Não é que seja espantoso, depois de todo o circo a que assistimos quando o mesmo governo que anunciou com pompa e circunstância a contratação de Christine Ourmières-Widener para liderar a TAP, em junho de 2021, a despachava dois anos depois, com guia de marcha e sem carta de recomendação, apesar de a gestora ter conseguido resultados dois anos antes do prazo. Não é que deva surpreender-nos, depois de a responsável pelo "trabalho fenomenal" de reestruturação da TAP, publicamente elogiado pelo governo socialista, que lhe prometera mais de meio milhão de euros por ano, mais bónus (a fatura paga por nós, contribuintes), ter sido chamada ao gabinete do então ministro das Finança, Fernando Medina, para que deixasse a transportadora, e já agora o país, e sem fazer ondas porque era preciso "sacrificar alguém". Não é que fosse inesperado, depois de a bestial gestora ser publicamente tratada como uma besta, despedida em direto pela televisão quando recusou sair sozinha e vendo até os termos do contrato que o Estado lhe pôs à frente postos em causa para construir a narrativa colada a cuspo que dava argumentos à "justa causa" invocada por António Costa no despedimento da ex-CEO.
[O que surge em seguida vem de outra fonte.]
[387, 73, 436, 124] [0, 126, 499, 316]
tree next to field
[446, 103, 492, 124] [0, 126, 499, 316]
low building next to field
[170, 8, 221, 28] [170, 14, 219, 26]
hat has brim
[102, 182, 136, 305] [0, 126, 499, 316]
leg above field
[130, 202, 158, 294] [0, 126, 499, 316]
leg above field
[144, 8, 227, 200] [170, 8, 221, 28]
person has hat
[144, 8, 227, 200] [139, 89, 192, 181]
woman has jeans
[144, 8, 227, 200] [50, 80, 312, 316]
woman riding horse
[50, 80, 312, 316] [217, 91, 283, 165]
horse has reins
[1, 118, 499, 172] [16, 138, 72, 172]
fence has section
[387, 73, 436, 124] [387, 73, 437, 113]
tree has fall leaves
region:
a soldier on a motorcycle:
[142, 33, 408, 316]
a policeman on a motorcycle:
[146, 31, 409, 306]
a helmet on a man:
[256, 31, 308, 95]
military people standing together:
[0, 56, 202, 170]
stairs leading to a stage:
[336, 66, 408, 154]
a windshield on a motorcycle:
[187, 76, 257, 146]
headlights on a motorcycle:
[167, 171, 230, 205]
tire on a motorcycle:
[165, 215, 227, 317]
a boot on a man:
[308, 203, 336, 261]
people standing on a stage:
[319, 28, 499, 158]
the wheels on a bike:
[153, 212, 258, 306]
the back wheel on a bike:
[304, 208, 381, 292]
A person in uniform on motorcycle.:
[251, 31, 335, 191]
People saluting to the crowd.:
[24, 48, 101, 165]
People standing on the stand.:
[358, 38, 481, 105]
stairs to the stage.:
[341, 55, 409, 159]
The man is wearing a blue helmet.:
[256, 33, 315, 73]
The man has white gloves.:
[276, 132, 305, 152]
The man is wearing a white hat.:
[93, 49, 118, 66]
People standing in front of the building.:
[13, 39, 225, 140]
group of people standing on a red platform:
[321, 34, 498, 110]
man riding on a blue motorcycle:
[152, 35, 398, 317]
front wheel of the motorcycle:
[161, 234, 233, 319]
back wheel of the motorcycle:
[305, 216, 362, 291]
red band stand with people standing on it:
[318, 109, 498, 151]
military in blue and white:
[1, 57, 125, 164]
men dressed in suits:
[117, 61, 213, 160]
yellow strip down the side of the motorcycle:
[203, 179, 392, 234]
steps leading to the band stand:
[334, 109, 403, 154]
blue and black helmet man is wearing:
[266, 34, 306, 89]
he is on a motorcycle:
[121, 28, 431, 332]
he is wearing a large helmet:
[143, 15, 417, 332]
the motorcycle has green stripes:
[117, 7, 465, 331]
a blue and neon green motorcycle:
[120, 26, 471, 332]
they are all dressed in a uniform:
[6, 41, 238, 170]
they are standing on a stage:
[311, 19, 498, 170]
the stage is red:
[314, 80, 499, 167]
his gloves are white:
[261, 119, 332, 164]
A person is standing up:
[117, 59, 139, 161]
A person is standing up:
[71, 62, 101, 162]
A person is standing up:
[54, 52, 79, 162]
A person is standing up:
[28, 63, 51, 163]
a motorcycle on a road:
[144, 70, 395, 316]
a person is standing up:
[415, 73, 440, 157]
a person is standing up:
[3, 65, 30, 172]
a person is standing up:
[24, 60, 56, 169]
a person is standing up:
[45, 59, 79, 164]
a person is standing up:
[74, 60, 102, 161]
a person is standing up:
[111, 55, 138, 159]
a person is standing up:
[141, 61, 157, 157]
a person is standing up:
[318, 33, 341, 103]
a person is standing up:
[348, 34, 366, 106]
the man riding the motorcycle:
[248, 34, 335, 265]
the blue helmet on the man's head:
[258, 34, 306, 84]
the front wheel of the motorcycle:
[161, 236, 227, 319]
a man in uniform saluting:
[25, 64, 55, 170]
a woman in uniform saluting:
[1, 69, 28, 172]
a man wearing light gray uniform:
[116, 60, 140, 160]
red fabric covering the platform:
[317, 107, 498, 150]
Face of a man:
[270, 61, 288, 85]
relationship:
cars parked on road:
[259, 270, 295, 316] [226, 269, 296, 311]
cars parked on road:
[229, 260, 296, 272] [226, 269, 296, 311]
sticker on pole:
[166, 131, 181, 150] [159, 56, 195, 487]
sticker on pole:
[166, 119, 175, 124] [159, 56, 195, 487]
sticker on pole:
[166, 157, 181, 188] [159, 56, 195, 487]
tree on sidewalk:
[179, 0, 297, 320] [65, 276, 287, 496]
Nove anos de governação socialista habituaram-nos a trapalhadas bem piores, sempre com custos para o povo, utilizador ou não dos serviços. Lembra-se quando o supercompetente SEF foi desmantelado para salvar a face a Eduardo Cabrita, deixando-nos com uma insustentável confusão nas fronteiras? Recorda-se de andar a pagar salários de ministro a amigos em quem Costa confiava a representação de assuntos de Estado, como Lacerda Machado na TAP ou Costa Silva no desenho do PRR? Tem memória de quando havia famílias inteiras a trabalhar no governo e dos tempos em que havia baixas semanais no Executivo porque mais de uma dúzia de governantes se viram a braços com casos de justiça, que aliás chegaram ao primeiro-ministro, culminando com a queda de um governo de maioria absoluta?
O desgoverno socialista foi verdadeiramente pródigo em ações que, em paragens mais civilizadas, não terminariam sem responsabilização pública, política e efetiva. E os seus membros tornaram-se profissionais das artes circenses, fosse a fazer piruetas para distrair o povo do caos que iam deixando naquilo em que mexiam fosse em atos de contorcionismo para escapar às consequências de sucessivos erros e incompetências.
Ainda assim, é notável a indiferença com que um homem que toda a vida teve cargos de representação política — como ministro, deputado, autarca e quase uma década primeiro-ministro de Portugal —, e que neste momento aposta tudo na liderança do Conselho Europeu, sacrifica a competência ao serviço do país para manter o poder na mão.
Já o fizera antes, claro. Por exemplo, quando deixou cair Pedro Nuno ou João Galamba, quando declarou que nem era grande amigo do seu padrinho de casamento, Lacerda Machado, ou quando se afastou de Vítor Escária, ao descobrir-se que o seu próprio chefe de gabinete ali tinha escondidas dezenas de milhar de euros em nota. Porque havia de ter problemas em descartar alguém que nem sequer faz parte da sua lista de amigos e que, apesar das competências de gestão, melhor lhe servia como bode expiatório?
"Se isto se torna num inferno, é ela ou nós. Nós não nos safamos mantendo a senhora", explicou o ex-primeiro-ministro a Galamba e a Medina, fazendo tábua rasa do trabalho que Christine fizera na TAP; à custa de despedimentos e cortes de rotas, frequências e salários, é certo, mas obtendo resultados e chegando aos lucros de que Pedro Nuno ainda se gaba — "era uma empresa que estava parada, que quando assumi funções enquanto ministro dava prejuízos de 100 milhões e que deixámos saudável e a dar lucro", sublinhava o agora líder socialista ainda em janeiro, pouco antes de a transportadora voltar ao buraco, que já excede 70 milhões.
Provado que está, para quem dúvidas tivesse, que não houve sombra de "justa causa" mas apenas motivações políticas e defesa dos interesses individuais de Costa, Medina e Galamba para empurrar Christine Ourmières-Widener da cadeira, é certo que teremos de compensar a gestora pelos danos e pelo trauma de ter tido que lidar com um governo socialista. Os quase seis milhões que pede até são pouco... Justo seria, para variar, enviar a fatura a quem é responsável pelos estragos.